[Saved data entries]
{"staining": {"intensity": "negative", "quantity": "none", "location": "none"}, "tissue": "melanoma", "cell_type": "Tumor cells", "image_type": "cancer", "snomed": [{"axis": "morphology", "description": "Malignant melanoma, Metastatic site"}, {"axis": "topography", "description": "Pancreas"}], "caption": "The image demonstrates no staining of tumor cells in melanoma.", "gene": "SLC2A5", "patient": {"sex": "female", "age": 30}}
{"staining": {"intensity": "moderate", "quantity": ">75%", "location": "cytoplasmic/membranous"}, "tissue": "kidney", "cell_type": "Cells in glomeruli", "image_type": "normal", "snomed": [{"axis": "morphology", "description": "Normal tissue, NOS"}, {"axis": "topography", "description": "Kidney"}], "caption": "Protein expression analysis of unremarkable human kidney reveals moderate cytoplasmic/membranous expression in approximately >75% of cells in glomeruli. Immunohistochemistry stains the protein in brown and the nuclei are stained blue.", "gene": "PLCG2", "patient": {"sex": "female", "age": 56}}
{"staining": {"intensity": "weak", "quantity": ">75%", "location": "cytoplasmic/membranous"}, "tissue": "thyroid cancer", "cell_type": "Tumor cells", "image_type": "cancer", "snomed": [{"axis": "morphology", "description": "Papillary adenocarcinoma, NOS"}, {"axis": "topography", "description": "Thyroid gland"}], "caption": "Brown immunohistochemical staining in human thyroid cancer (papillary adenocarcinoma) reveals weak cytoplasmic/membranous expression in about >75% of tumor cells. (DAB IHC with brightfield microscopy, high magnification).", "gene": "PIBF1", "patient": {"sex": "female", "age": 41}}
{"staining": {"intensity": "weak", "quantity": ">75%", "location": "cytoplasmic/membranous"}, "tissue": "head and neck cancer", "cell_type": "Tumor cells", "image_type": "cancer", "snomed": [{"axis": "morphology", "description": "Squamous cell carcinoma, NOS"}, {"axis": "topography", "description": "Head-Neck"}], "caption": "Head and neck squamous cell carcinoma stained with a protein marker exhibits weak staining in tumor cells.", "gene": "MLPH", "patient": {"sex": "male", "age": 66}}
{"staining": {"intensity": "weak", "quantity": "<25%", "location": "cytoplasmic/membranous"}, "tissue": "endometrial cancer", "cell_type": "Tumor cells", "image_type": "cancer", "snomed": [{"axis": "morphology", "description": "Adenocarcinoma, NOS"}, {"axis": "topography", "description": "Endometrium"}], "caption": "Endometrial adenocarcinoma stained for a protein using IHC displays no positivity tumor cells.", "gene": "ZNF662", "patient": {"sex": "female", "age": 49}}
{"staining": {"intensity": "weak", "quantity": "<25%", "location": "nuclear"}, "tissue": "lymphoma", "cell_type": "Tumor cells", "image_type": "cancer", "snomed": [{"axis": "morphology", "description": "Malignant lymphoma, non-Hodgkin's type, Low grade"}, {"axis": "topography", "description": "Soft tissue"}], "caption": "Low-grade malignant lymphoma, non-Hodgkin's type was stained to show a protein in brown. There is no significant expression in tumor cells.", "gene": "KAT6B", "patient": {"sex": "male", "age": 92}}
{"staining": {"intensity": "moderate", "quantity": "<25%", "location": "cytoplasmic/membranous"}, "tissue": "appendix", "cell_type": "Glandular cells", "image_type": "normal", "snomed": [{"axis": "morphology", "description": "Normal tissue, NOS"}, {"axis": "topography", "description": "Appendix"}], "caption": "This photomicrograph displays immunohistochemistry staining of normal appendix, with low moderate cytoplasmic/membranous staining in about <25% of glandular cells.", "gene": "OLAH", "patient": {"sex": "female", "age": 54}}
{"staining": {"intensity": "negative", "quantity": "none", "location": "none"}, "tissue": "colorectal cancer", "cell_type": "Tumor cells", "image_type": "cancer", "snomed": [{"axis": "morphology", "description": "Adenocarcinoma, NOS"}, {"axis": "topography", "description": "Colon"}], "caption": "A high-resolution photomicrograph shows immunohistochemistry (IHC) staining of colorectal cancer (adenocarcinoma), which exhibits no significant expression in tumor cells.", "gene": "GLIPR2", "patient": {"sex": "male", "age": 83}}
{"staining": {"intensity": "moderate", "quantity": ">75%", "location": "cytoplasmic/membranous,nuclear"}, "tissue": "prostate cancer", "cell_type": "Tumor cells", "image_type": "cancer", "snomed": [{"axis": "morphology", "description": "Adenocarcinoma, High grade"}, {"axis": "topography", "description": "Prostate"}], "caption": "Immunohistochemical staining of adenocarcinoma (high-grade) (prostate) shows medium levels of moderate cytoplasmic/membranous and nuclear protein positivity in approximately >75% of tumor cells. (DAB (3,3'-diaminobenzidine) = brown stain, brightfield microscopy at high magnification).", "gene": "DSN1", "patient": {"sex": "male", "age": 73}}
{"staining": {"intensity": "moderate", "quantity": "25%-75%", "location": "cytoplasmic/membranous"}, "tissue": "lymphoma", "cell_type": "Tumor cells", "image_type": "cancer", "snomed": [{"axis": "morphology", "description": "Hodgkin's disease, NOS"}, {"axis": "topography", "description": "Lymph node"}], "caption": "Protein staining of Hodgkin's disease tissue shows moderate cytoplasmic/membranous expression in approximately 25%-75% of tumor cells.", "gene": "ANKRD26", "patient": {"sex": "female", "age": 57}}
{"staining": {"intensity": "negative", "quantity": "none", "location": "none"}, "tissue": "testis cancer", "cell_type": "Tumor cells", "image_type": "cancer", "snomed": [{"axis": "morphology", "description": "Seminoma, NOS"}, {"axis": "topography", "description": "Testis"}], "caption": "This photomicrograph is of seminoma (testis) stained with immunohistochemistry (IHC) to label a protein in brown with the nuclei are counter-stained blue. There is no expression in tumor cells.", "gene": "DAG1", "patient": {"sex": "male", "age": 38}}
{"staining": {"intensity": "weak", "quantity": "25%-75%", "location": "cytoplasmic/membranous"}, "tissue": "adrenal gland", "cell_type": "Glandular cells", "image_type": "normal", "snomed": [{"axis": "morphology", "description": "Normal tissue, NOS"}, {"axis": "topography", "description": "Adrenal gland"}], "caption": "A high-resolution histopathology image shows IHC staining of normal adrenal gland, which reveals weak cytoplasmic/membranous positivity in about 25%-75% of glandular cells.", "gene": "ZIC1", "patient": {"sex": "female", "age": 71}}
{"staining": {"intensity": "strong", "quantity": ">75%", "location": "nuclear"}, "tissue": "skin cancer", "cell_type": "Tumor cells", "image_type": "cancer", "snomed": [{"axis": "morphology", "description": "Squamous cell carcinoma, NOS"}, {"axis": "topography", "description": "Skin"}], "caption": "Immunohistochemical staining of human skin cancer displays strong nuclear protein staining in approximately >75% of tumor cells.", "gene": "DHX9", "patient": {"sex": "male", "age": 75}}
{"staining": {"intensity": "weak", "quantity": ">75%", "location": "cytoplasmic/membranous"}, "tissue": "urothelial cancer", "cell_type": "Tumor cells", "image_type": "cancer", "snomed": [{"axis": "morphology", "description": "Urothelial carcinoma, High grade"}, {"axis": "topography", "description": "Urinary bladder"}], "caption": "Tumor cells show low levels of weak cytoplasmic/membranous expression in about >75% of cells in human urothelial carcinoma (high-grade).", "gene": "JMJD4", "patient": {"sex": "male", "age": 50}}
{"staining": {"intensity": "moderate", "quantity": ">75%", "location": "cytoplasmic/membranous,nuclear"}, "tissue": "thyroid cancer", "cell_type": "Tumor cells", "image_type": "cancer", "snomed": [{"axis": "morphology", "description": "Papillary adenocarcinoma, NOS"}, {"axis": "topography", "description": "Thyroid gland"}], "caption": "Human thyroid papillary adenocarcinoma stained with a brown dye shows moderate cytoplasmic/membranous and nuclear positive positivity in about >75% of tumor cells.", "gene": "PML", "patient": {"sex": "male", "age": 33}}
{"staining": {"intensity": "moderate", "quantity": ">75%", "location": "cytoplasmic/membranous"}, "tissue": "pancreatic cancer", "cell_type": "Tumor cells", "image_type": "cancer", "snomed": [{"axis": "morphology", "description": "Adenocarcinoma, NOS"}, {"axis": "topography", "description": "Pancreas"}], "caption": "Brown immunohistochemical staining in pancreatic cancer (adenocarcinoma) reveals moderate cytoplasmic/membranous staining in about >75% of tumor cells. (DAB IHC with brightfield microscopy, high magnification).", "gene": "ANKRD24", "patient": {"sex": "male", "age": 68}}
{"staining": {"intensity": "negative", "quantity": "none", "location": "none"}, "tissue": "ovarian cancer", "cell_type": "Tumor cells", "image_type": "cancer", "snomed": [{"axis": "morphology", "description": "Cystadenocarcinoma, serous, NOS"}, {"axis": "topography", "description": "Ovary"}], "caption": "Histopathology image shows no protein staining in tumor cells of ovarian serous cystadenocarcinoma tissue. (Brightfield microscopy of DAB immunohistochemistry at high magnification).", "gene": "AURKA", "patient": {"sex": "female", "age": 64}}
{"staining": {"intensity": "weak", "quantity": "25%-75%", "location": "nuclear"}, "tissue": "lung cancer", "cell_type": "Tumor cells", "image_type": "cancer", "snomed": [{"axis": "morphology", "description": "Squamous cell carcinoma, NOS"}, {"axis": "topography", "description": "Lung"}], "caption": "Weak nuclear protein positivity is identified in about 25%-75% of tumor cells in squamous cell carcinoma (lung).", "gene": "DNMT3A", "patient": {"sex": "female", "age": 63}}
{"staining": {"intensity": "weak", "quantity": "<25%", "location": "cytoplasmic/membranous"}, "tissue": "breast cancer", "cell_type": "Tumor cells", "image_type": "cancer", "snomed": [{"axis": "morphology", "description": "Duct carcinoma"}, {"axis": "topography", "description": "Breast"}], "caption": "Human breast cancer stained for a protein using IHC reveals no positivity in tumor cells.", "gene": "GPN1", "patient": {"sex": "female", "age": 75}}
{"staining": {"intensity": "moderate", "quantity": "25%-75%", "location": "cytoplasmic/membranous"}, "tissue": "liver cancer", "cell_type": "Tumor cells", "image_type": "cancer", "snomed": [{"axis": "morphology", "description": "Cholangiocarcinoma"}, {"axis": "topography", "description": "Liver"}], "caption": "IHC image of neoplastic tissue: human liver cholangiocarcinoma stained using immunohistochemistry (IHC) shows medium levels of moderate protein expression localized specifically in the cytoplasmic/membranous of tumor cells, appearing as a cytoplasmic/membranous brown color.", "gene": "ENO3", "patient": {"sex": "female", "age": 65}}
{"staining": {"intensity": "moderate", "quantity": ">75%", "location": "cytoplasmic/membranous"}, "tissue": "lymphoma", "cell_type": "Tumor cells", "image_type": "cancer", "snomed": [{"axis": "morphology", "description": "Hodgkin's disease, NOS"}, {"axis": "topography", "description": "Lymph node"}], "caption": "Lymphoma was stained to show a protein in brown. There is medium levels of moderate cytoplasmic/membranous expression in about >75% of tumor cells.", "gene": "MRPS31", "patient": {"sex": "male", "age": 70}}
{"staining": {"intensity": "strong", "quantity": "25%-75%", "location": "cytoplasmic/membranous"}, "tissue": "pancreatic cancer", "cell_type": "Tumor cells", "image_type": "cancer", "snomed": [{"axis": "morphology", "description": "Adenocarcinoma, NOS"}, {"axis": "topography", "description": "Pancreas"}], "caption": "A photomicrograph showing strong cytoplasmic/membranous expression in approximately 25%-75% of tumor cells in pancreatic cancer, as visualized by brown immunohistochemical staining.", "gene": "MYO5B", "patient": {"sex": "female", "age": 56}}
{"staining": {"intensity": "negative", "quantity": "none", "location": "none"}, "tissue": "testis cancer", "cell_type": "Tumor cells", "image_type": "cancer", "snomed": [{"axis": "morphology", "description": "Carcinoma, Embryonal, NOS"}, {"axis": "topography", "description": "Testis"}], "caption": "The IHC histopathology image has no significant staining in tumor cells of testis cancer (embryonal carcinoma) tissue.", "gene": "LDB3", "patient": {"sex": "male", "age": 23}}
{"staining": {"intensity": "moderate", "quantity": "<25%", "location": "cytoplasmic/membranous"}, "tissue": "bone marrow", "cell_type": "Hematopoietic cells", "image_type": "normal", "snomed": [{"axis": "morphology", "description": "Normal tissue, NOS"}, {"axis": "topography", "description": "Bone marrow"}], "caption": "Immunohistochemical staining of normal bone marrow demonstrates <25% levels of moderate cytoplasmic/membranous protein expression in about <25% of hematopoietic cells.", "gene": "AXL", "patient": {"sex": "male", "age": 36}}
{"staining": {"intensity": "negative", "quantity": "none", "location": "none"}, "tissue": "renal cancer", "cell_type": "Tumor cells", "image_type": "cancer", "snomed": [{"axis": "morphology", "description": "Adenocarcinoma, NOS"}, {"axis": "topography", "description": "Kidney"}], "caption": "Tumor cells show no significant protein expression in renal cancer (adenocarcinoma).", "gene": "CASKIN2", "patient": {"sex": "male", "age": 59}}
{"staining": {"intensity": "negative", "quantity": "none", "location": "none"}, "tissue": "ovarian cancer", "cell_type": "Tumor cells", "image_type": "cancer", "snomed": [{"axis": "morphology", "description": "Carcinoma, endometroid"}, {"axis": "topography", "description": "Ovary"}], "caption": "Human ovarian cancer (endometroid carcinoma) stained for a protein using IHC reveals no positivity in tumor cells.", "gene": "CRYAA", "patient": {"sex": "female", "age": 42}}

• AIM OF THE TASK
Look above for the line with "cells show low" and the line with "staining in pancreatic". Write out those two lines and all the lines between them, exactly, and no others.

• ANSWER TO THE EXERCISE
{"staining": {"intensity": "weak", "quantity": ">75%", "location": "cytoplasmic/membranous"}, "tissue": "urothelial cancer", "cell_type": "Tumor cells", "image_type": "cancer", "snomed": [{"axis": "morphology", "description": "Urothelial carcinoma, High grade"}, {"axis": "topography", "description": "Urinary bladder"}], "caption": "Tumor cells show low levels of weak cytoplasmic/membranous expression in about >75% of cells in human urothelial carcinoma (high-grade).", "gene": "JMJD4", "patient": {"sex": "male", "age": 50}}
{"staining": {"intensity": "moderate", "quantity": ">75%", "location": "cytoplasmic/membranous,nuclear"}, "tissue": "thyroid cancer", "cell_type": "Tumor cells", "image_type": "cancer", "snomed": [{"axis": "morphology", "description": "Papillary adenocarcinoma, NOS"}, {"axis": "topography", "description": "Thyroid gland"}], "caption": "Human thyroid papillary adenocarcinoma stained with a brown dye shows moderate cytoplasmic/membranous and nuclear positive positivity in about >75% of tumor cells.", "gene": "PML", "patient": {"sex": "male", "age": 33}}
{"staining": {"intensity": "moderate", "quantity": ">75%", "location": "cytoplasmic/membranous"}, "tissue": "pancreatic cancer", "cell_type": "Tumor cells", "image_type": "cancer", "snomed": [{"axis": "morphology", "description": "Adenocarcinoma, NOS"}, {"axis": "topography", "description": "Pancreas"}], "caption": "Brown immunohistochemical staining in pancreatic cancer (adenocarcinoma) reveals moderate cytoplasmic/membranous staining in about >75% of tumor cells. (DAB IHC with brightfield microscopy, high magnification).", "gene": "ANKRD24", "patient": {"sex": "male", "age": 68}}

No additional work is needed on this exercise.